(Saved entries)
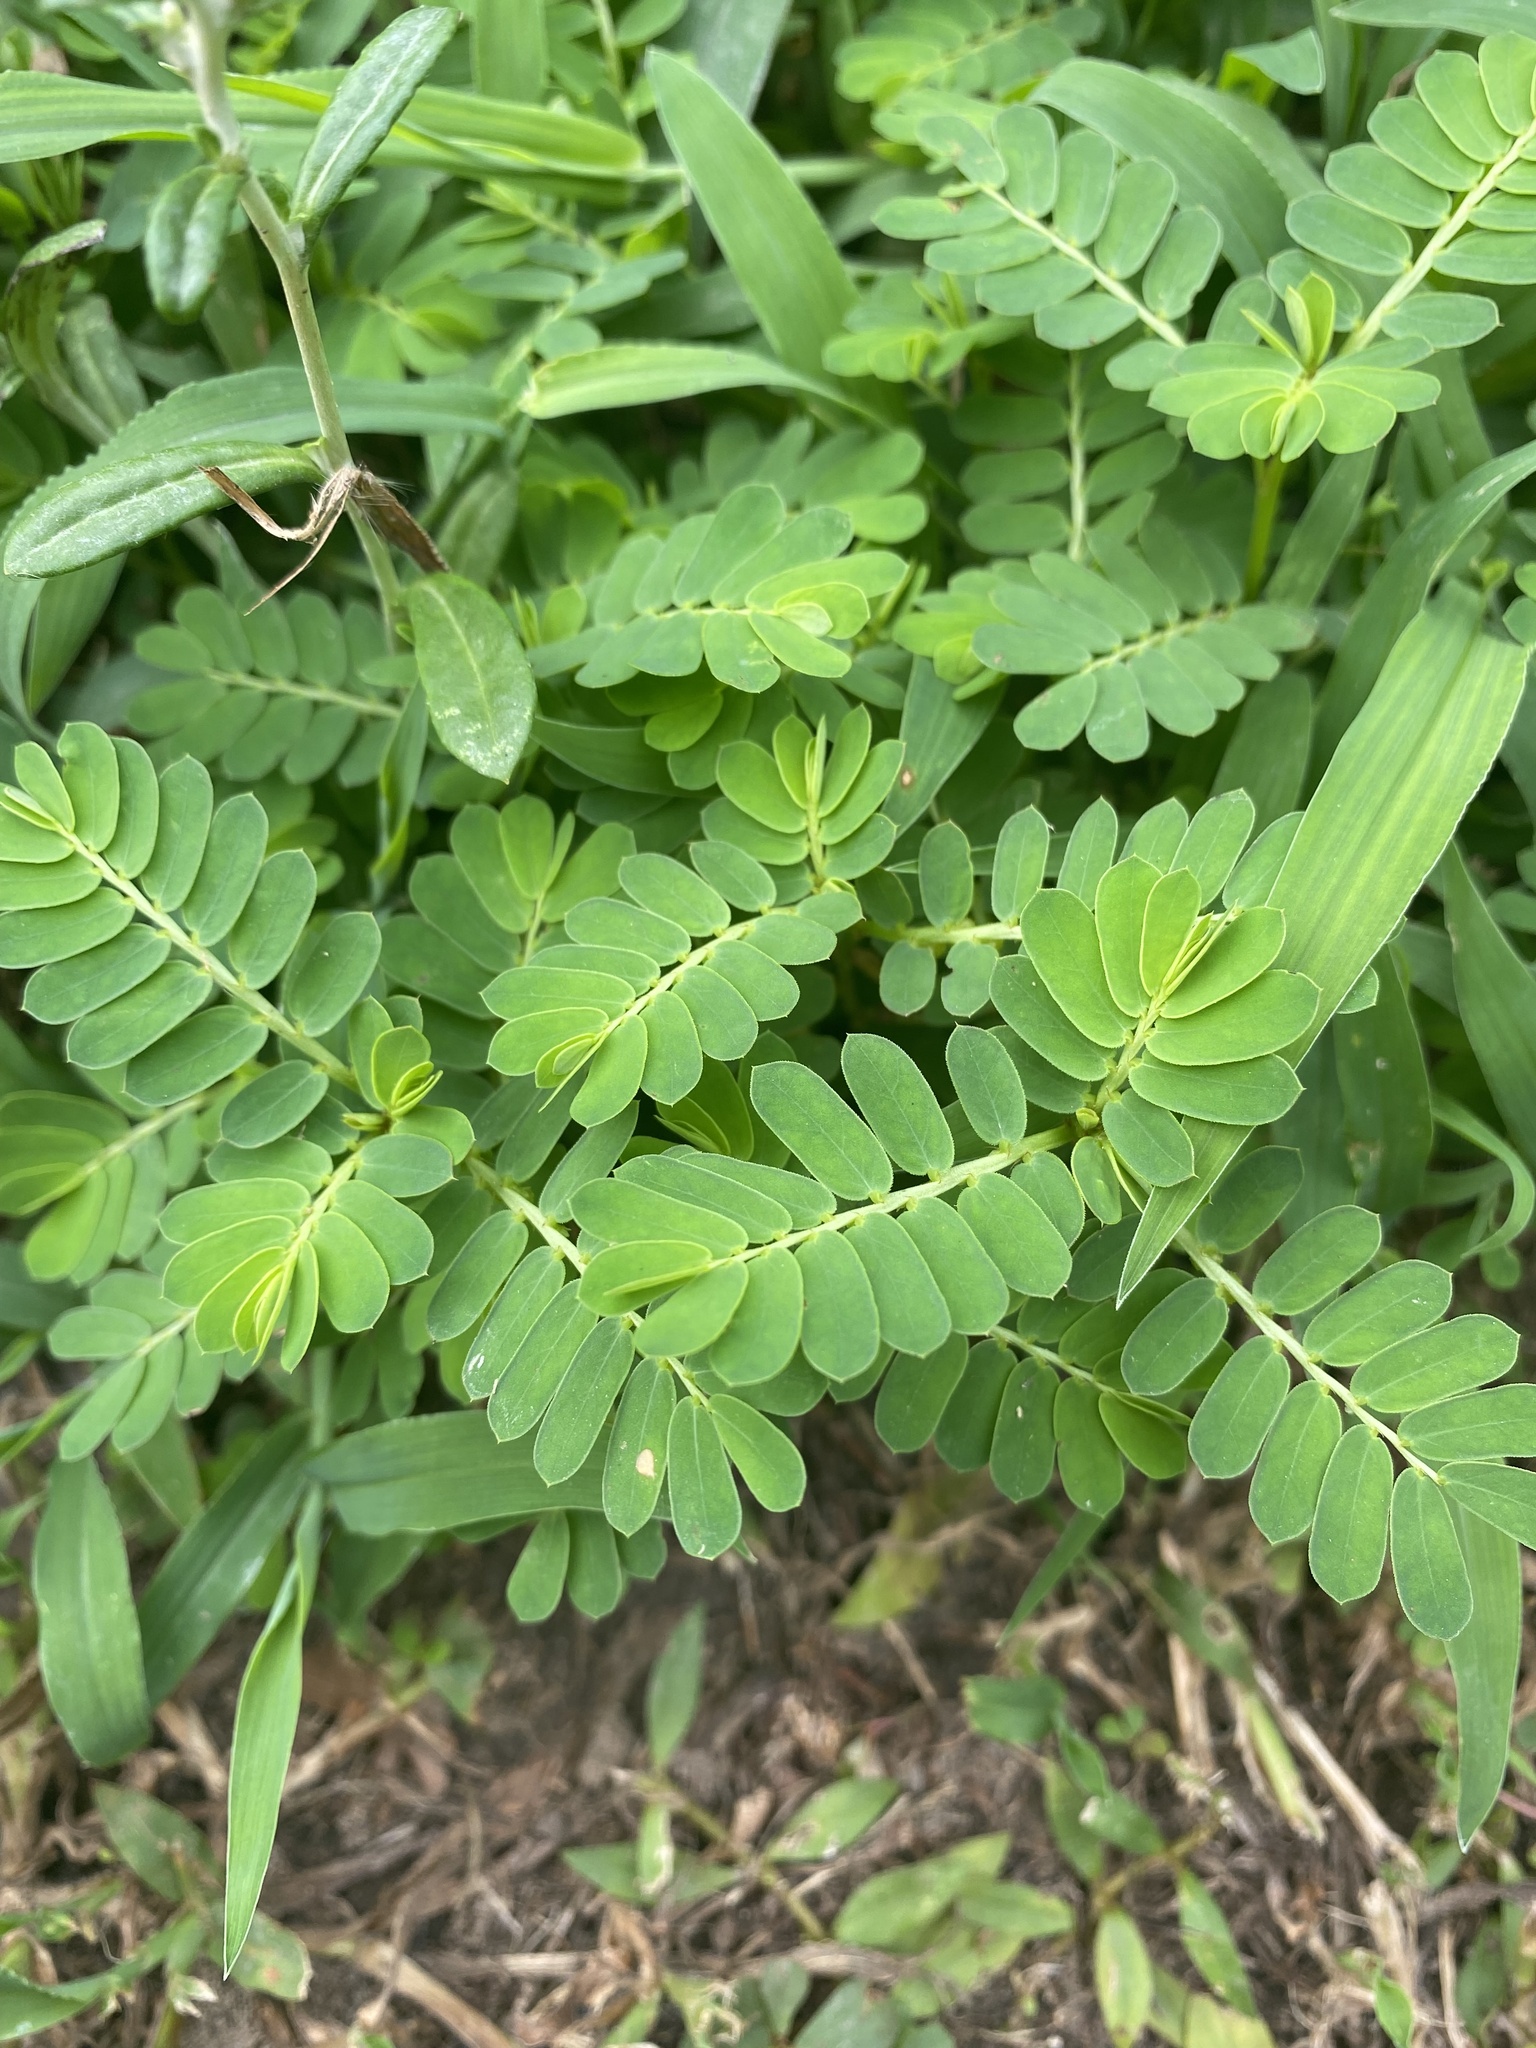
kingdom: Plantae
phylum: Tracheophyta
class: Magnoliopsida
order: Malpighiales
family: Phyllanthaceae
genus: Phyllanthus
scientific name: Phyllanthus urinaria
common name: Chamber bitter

*AIM*. Repeat each line from the one containing "order: Malpighiales" through the end of the records, including both ends.

*RESPONSE TO THE EXERCISE*.
order: Malpighiales
family: Phyllanthaceae
genus: Phyllanthus
scientific name: Phyllanthus urinaria
common name: Chamber bitter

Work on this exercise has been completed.